Ah, The French
French president Jacques Chirac and the entire French delegation to a European Union summit walked out of the meeting when a French lobbyist switched from speaking French to the English language.
"I have to say I was profoundly shocked to see a Frenchman express himself in English at the (EU) Council table. That’s why the French delegation and myself walked out rather than listen to that," Chirac told reporters.
"It is not just national interest, it is in the interest of culture and the dialogue of cultures. You cannot build the world of the future on just one language and, hence one culture."
It seems old Jacques and George Lucas think a lot alike.
Thankfully, my forebears had the intelligence and good taste to get themselves thrown out of France.






By Tom, Friday, 24 March , 2006 @ 3:35 pm
Go ahead & have your snit! At least they’ll take the snails off the lunch menu…

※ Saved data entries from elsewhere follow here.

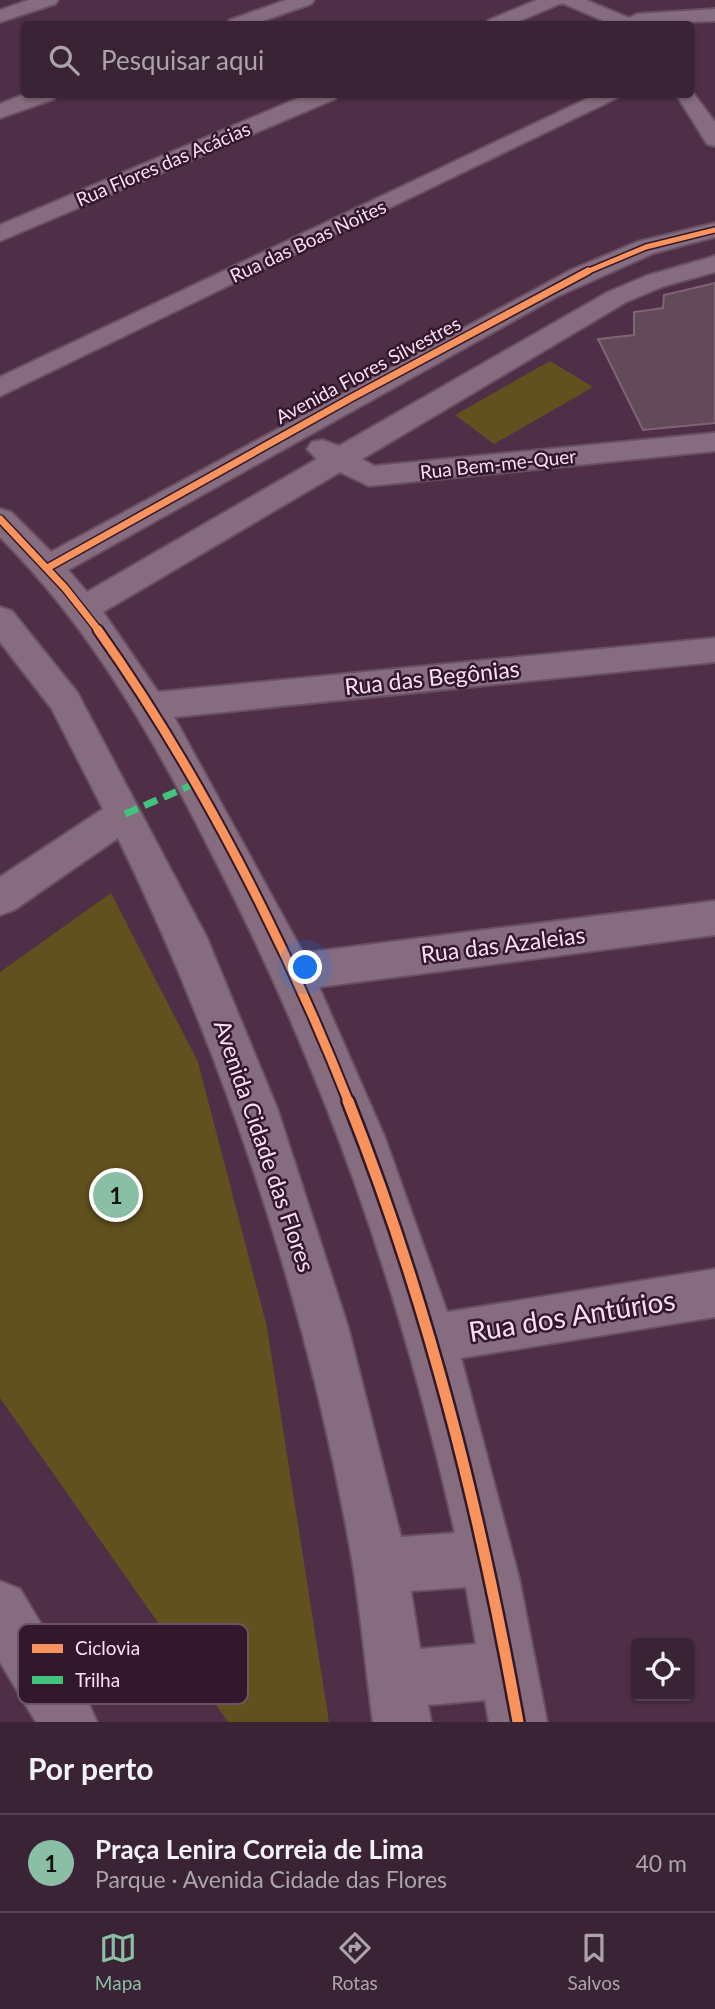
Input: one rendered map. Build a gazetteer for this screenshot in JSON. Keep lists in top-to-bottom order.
{
  "streets": {
    "street": [
      "Rua Flores das Acácias",
      "Rua das Boas Noites",
      "Avenida Flores Silvestres",
      "Rua Bem-me-Quer",
      "Rua das Begônias",
      "Rua das Azaleias",
      "Avenida Cidade das Flores",
      "Rua dos Antúrios"
    ]
  },
  "crossings": [
    ["Avenida Flores Silvestres", "Rua Bem-me-Quer"]
  ],
  "legend": ["Ciclovia", "Trilha"],
  "page": {
    "search": "Pesquisar aqui",
    "pins": "1",
    "heading": "Por perto",
    "list": [
      {
        "mark": "1",
        "name": "Praça Lenira Correia de Lima",
        "note": "Parque · Avenida Cidade das Flores",
        "value": "40 m"
      }
    ],
    "nav": ["Mapa", "Rotas", "Salvos"]
  }
}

By Gauis Arbo, Friday, 24 March , 2006 @ 3:41 pm
Insane level of arrogance, isn’t it?
By Patrick EMIN, Saturday, 25 March , 2006 @ 4:27 am
Hi, Chirac did not walked away because M.Seilliere spoke english (Chirac is fluent in english and has certainly no problem with the language!), but because M.Seilliere, who started his speech in french, suddendly turned to english because he said “english is the language for business”. English is no more the language of business than french is the language of poetry, or italian the language of arts. Any speech can be given in any language, in other words, a language is not used according to the content of a speech but according to your audience. In this case, the audience was the european council and as far as I know, the very vast majority of attendants don’t have english as their mother tongue. All speeches are translated anyway and english was absolutely not necessary. M. Chirac was right to point out this anomaly, but wrong to walk out, he should have said to the audience “Et maintenant, mesdames et messieurs, we are going to hear M.Seilliere speech”. That would have had much more impact…
By Gauis Arbo, Saturday, 25 March , 2006 @ 6:33 am
Patrick, that is a distinction without a difference, is it not? I rather doubt the majority of attendees had French as their mother tongue, either.
English IS the language of air traffic control, is it not?
I agree, it was incredibly inept to walk out. IT was basically asking for bad press. Ask yourself, what would the headlines be if Bush had walked out over what language had been spoken at a meeting. OR if someone had said “French is the language of {pick a subject}” as you point out.
Chirac could have easily made his point, as you suggest, be being very, very polite instead of arrogantly rude…
(O/T, for some reason your comment did not queue up properly, but I rescued it and got it in the right spot. It may have been that you hyperlinked your name, I’m not sure. I’m still learning WordPress.)